Interlocutores de Mendonça apontam que não houve qualquer decisão dele a esse respeito porque a própria Polícia Federal (PF) não pediu a prisão no relatório que embasou a decisão do ministro autorizando a operação.
Sob reserva, membros do gabinete de Mendonça e da PF dizem que não havia fundamento no Código de Processo Penal para embasar uma prisão preventiva de Augusto Lima, ao contrário do que ocorreu com Daniel Vorcaro.
Contra Vorcaro, explicam, havia indícios de tentativa de obstrução da Justiça. Especialmente em relação ao chamado “Sicário”, apontado pela investigação como responsável por comandar uma milícia privada ligada ao banqueiro.
Já nos documentos apreendidos que embasaram a operação da quinta-feira, não haveria indícios de que Augusto Lima tenha tentado impedir ou atrapalhar as investigações — o que poderia justificar a prisão preventiva.
Baiano, Augusto Lima chegou a ser preso na primeira fase da Operação Compliance Zero, que investiga o Caso Master, em novembro de 2025. O banqueiro, entretanto, acabou solto mediante o uso de tornozeleira eletrônica.

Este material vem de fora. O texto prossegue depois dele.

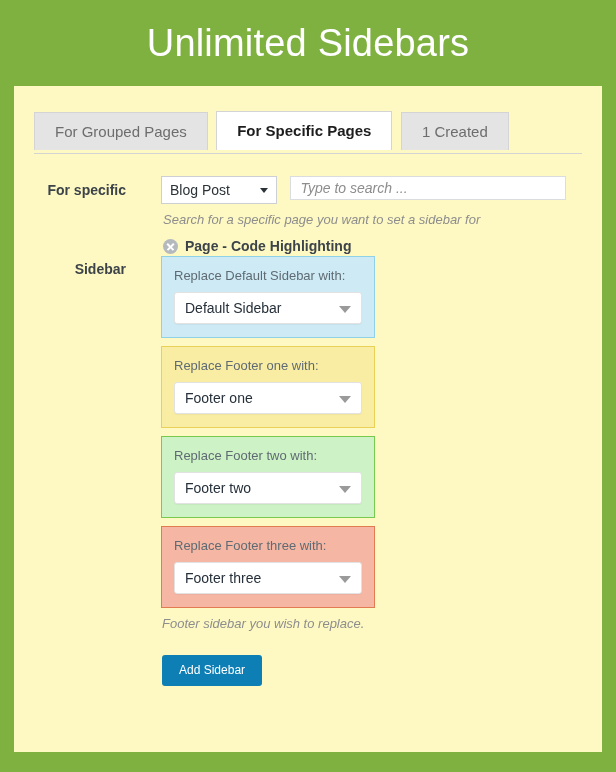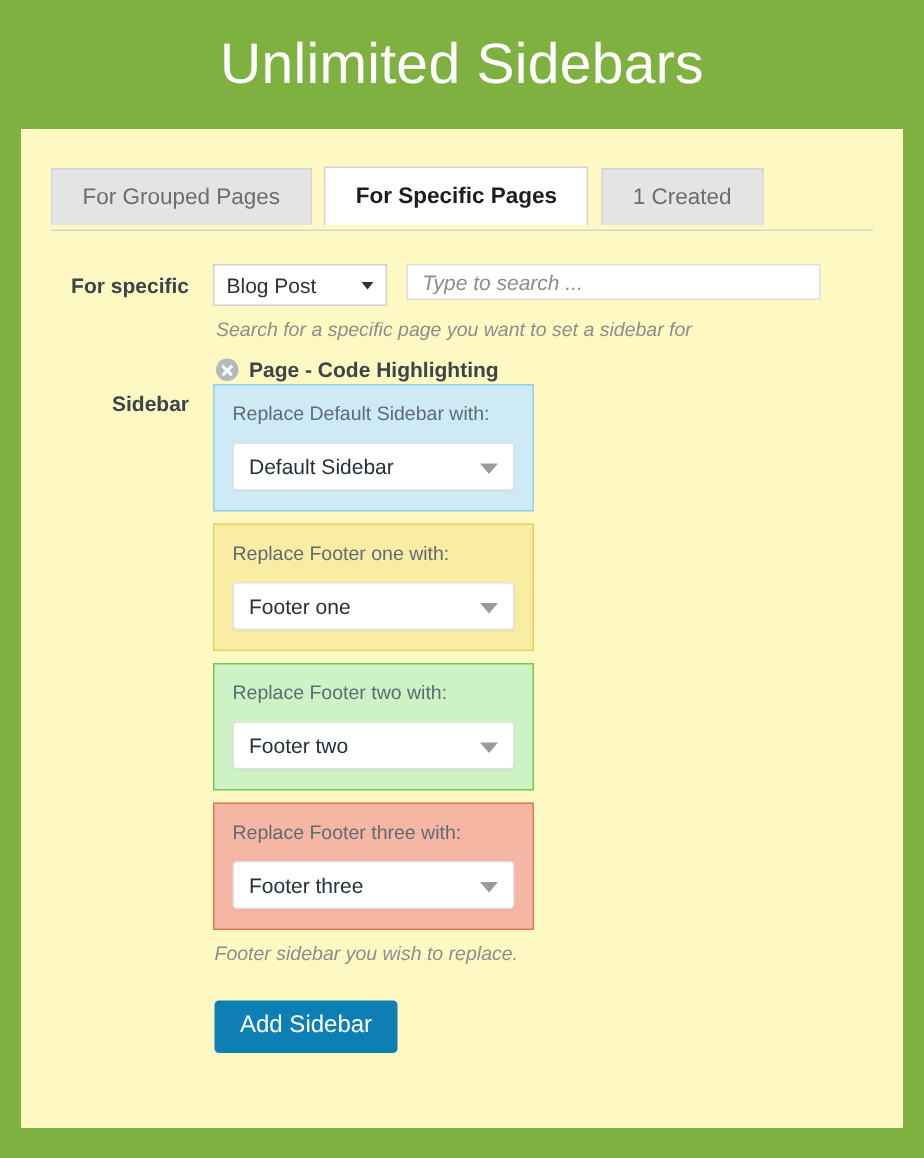"For specific" .row { gap: none -> 19px }
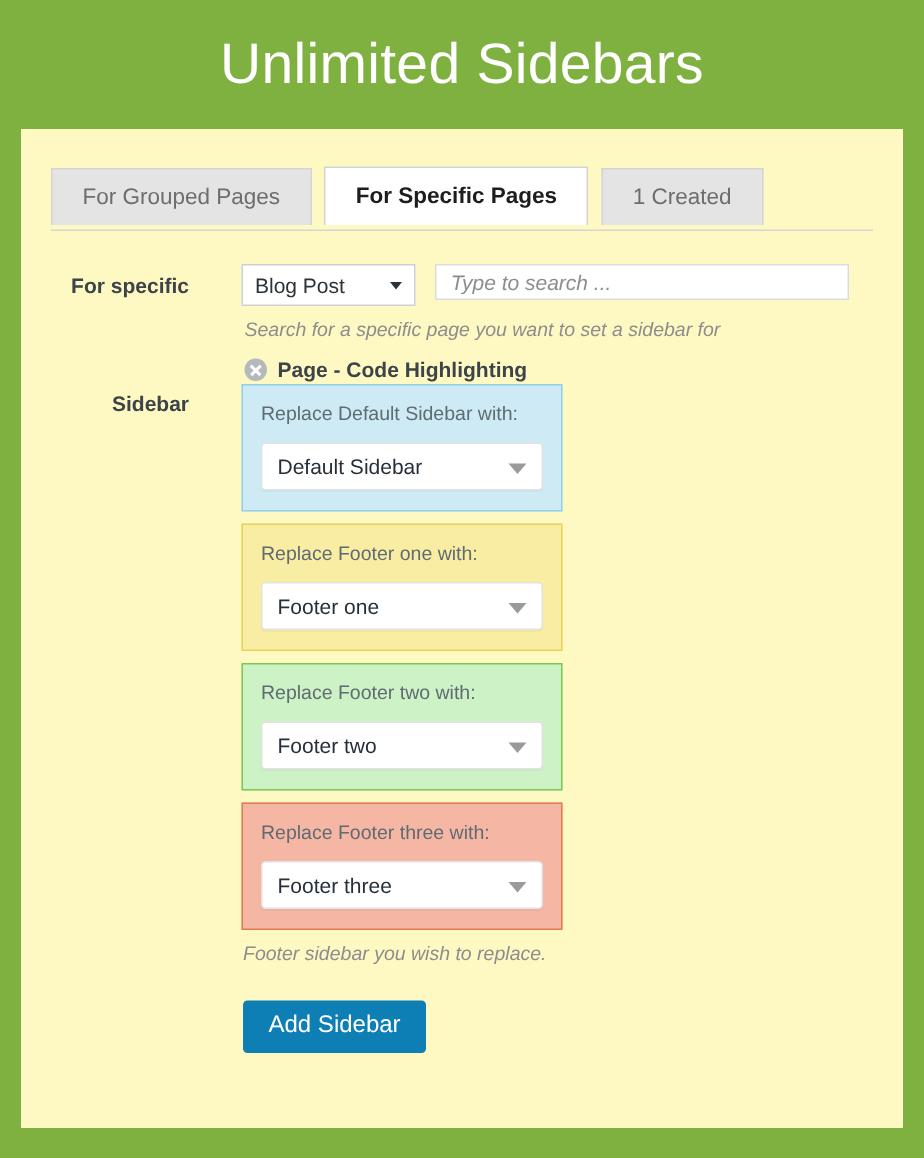"Default Sidebar" select.big { margin-top: 12px -> none }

Segundo a investigação da PF, Lima atuou para viabilizar a compra de carteiras do Banco Master pelo BRB. Ele também mantinha uma relação próxima com Jaques Wagner (PT-BA), líder do governo Lula no Senado e também alvo da PF.
O que diz a defesa
Em nota, a defesa de Augusto Lima afirmou que as diligências realizadas pela Polícia Federal na quinta-feira eram desnecessárias, pois ele “está há seis meses à disposição das autoridades para esclarecer os fatos em apuração”.
Os advogados também sustentam que Augusto sempre atuou dentro dos limites da lei, com transparência, responsabilidade técnica e observância das normas que regem o sistema financeiro e a administração pública.